Texto extraído:
━━━━━━━━━━━━━━━━━━━━
Quadro V – Medidas do PBM de Desoneração Tributária, Crédito Subsidiado ou Provisão de Bens Coletivos

A grande parte das desonerações (pouco mais de ¼ com 12 medidas) do PBM está na agroindústria, seguida do setor automotivo (19,15% com 9 medidas) e TICs (17,02% com 8 medidas). No caso de crédito subsidiado, o setor com mais medidas é o de “energias renováveis” que representa 15,63% do total. O setor com maior percentual de medidas de provisão de bens coletivos, cujos efeitos tendem a ser apropriados de forma menos particularizada, é a agroindústria, que representa quase metade (48,05%) do total deste tipo de medida.

Uma grande parte das medidas do PBM está diretamente associada à inovação, investimento, produção, exportação ou emprego. Para efeito do esforço de classificação, colocamos o item “produção” de forma residual, ou seja, toda medida de fomento que não for para apoiar inovação, investimento, exportação e emprego/qualificação.
━━━━━━━━━━━━━━━━━━━━
Dados fornecidos:

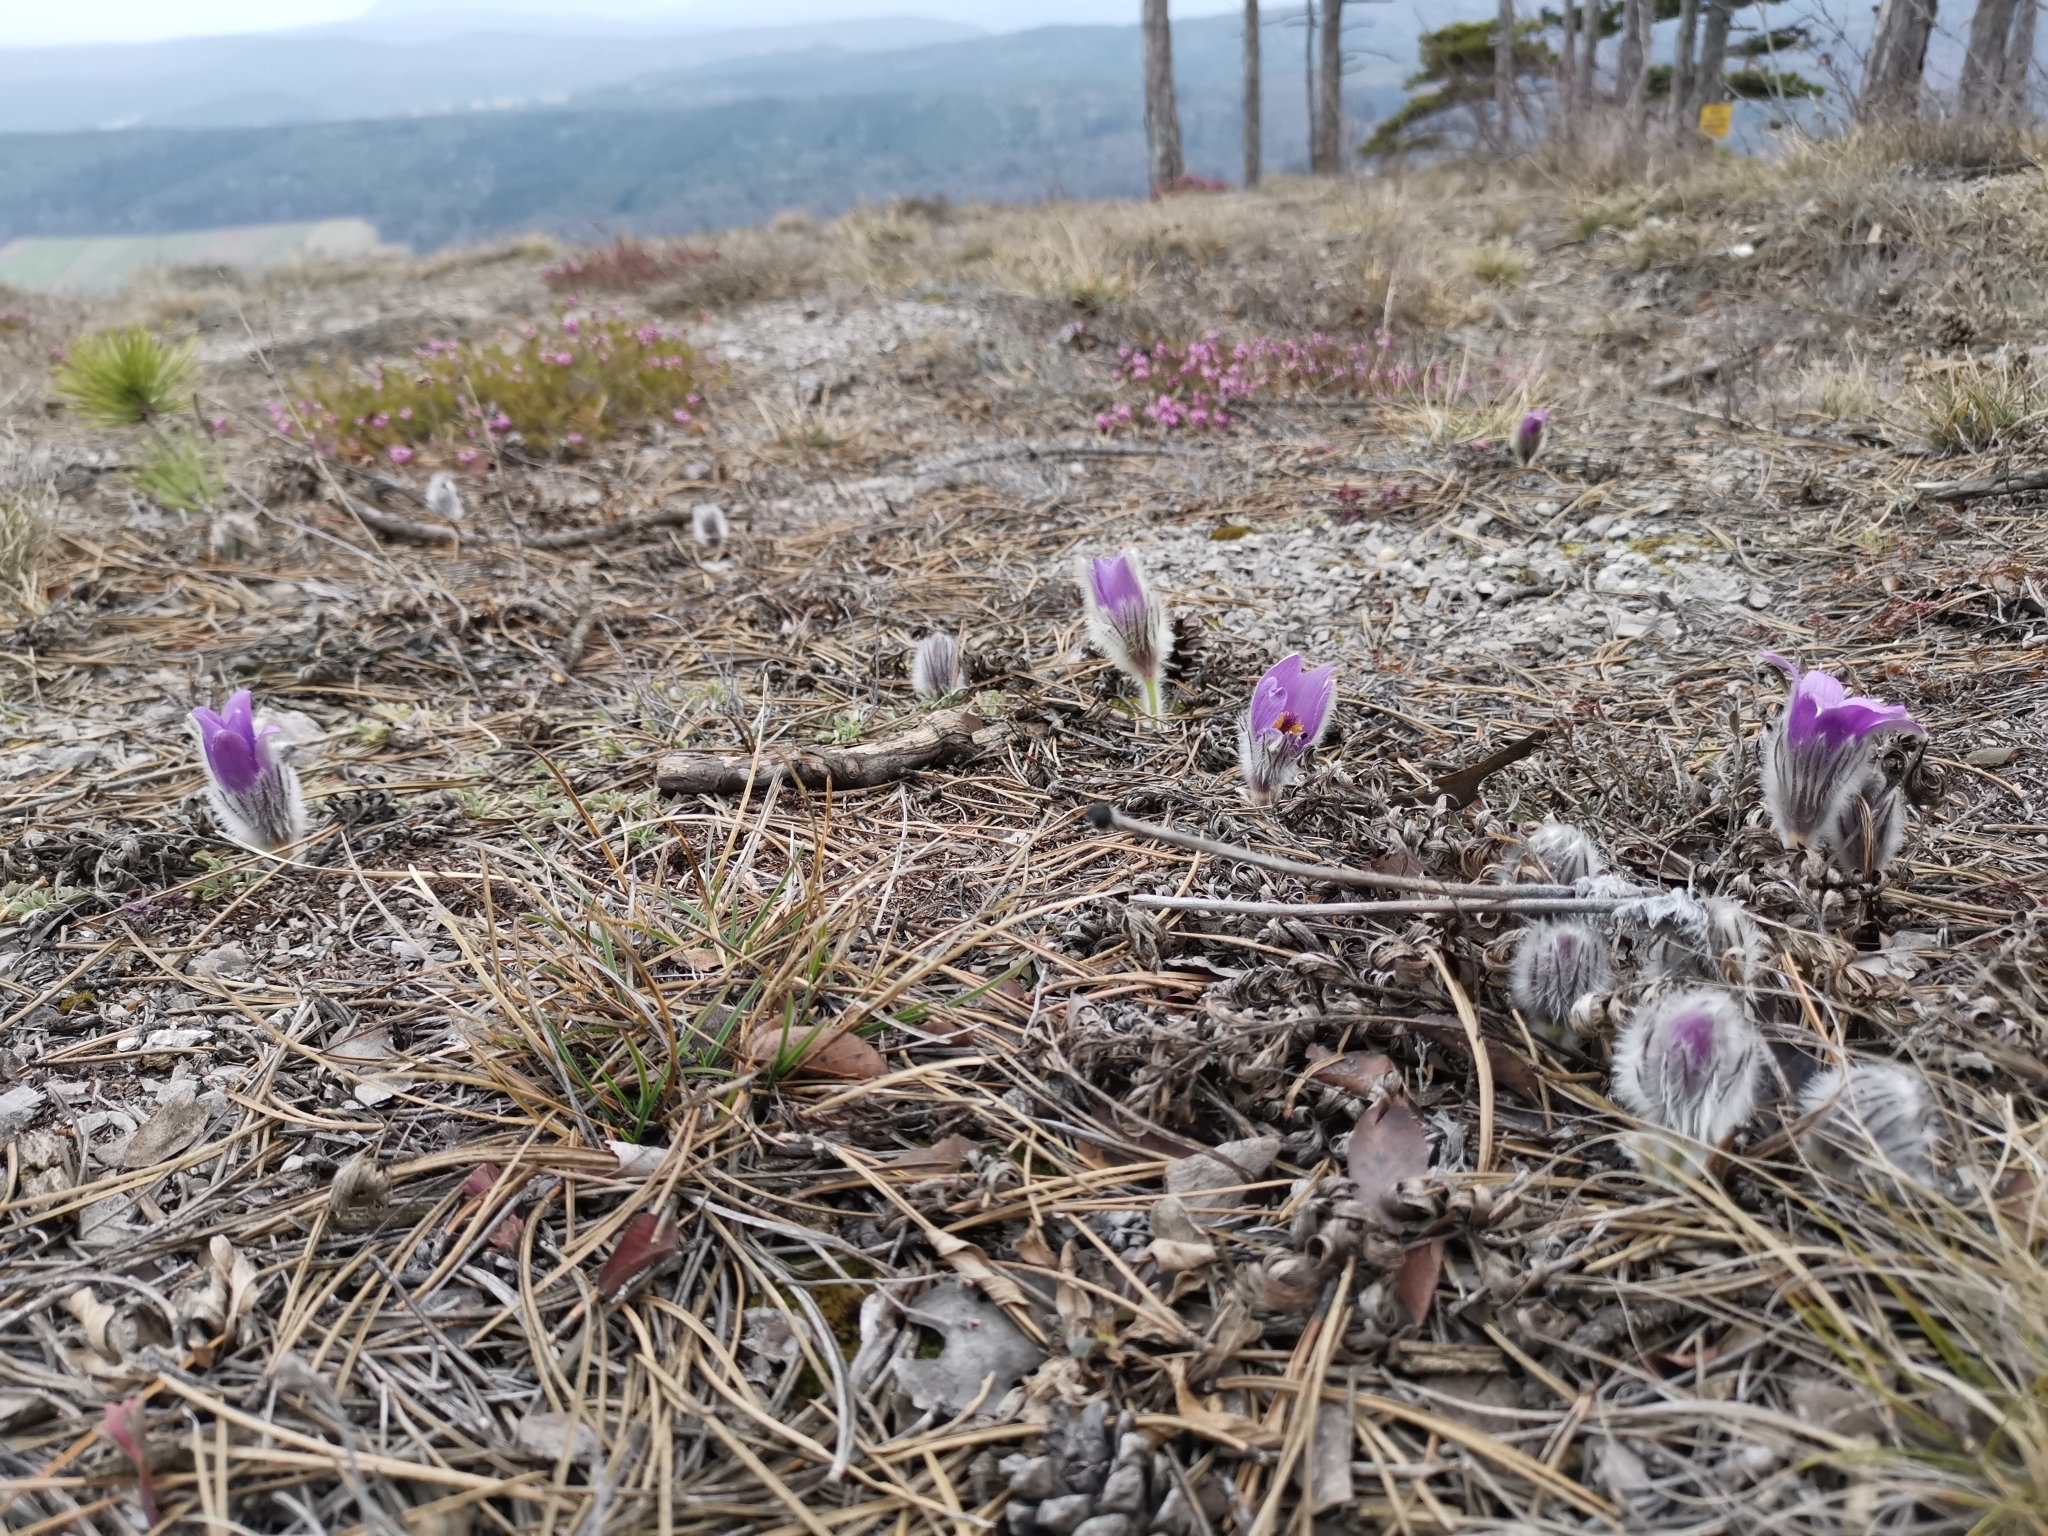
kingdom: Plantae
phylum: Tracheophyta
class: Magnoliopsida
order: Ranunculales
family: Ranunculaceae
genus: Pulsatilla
━━━━━━━━━━━━━━━━━━━━
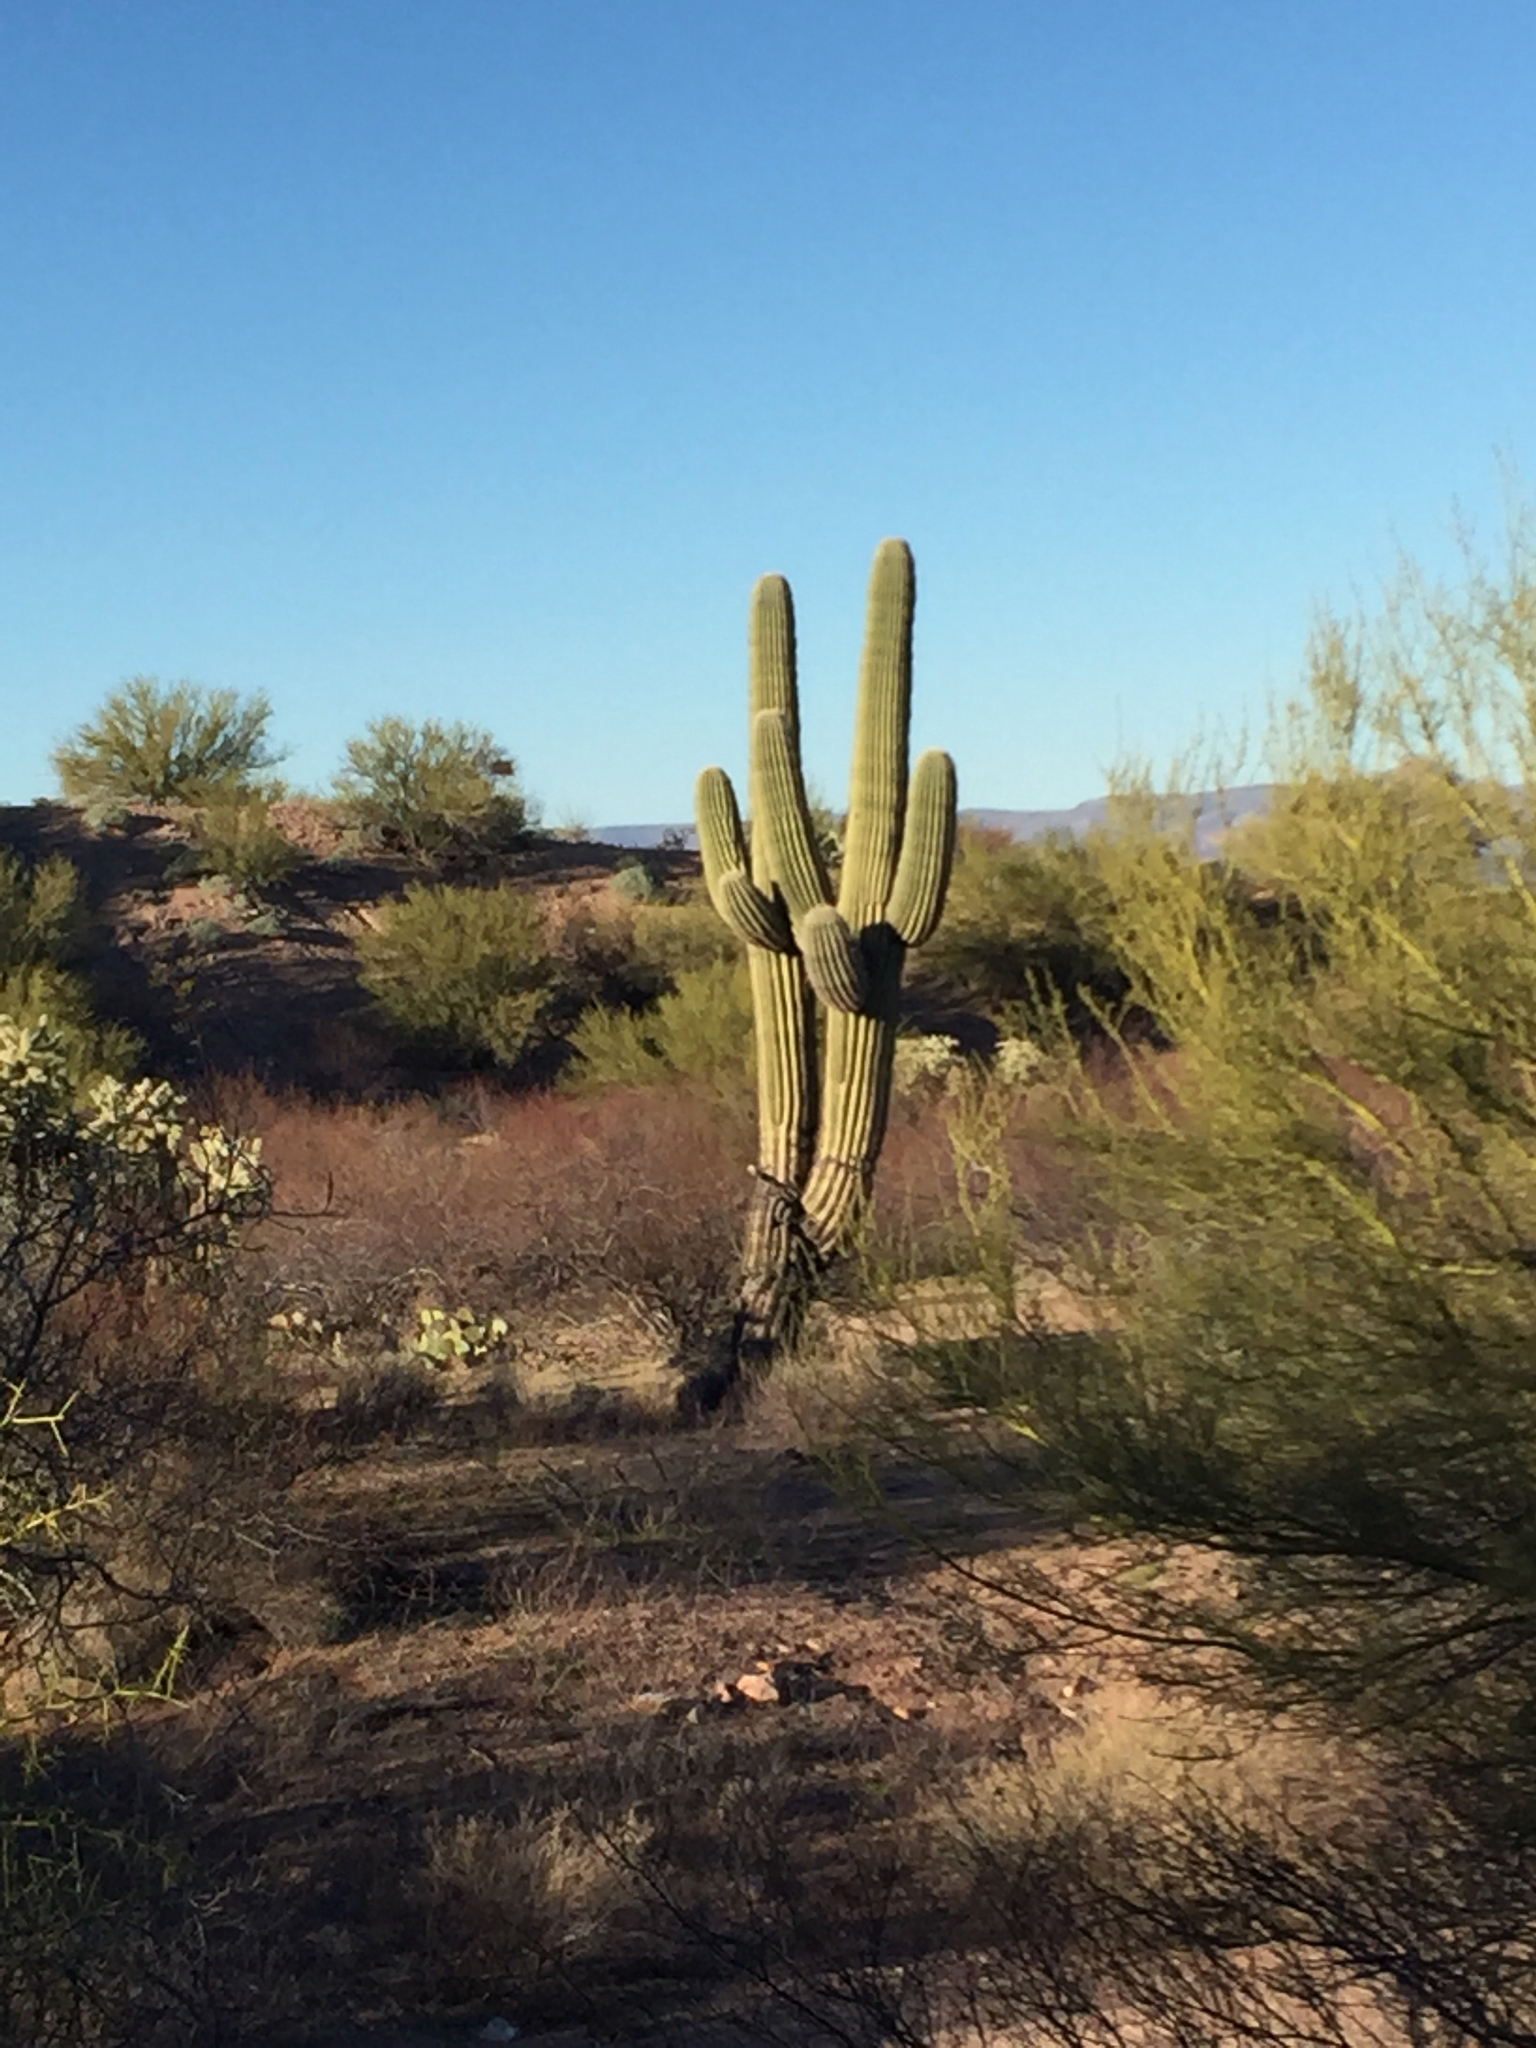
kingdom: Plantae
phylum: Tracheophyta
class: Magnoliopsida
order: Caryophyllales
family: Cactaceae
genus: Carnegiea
━━━━━━━━━━━━━━━━━━━━
Tarefa: Transcreva sem alterações o trecho do texto sobre as medidas do PBM que vai de "A grande parte das desonerações" a "exportação e emprego/qualificação.".

Resposta:
A grande parte das desonerações (pouco mais de ¼ com 12 medidas) do PBM está na agroindústria, seguida do setor automotivo (19,15% com 9 medidas) e TICs (17,02% com 8 medidas). No caso de crédito subsidiado, o setor com mais medidas é o de “energias renováveis” que representa 15,63% do total. O setor com maior percentual de medidas de provisão de bens coletivos, cujos efeitos tendem a ser apropriados de forma menos particularizada, é a agroindústria, que representa quase metade (48,05%) do total deste tipo de medida.

Uma grande parte das medidas do PBM está diretamente associada à inovação, investimento, produção, exportação ou emprego. Para efeito do esforço de classificação, colocamos o item “produção” de forma residual, ou seja, toda medida de fomento que não for para apoiar inovação, investimento, exportação e emprego/qualificação.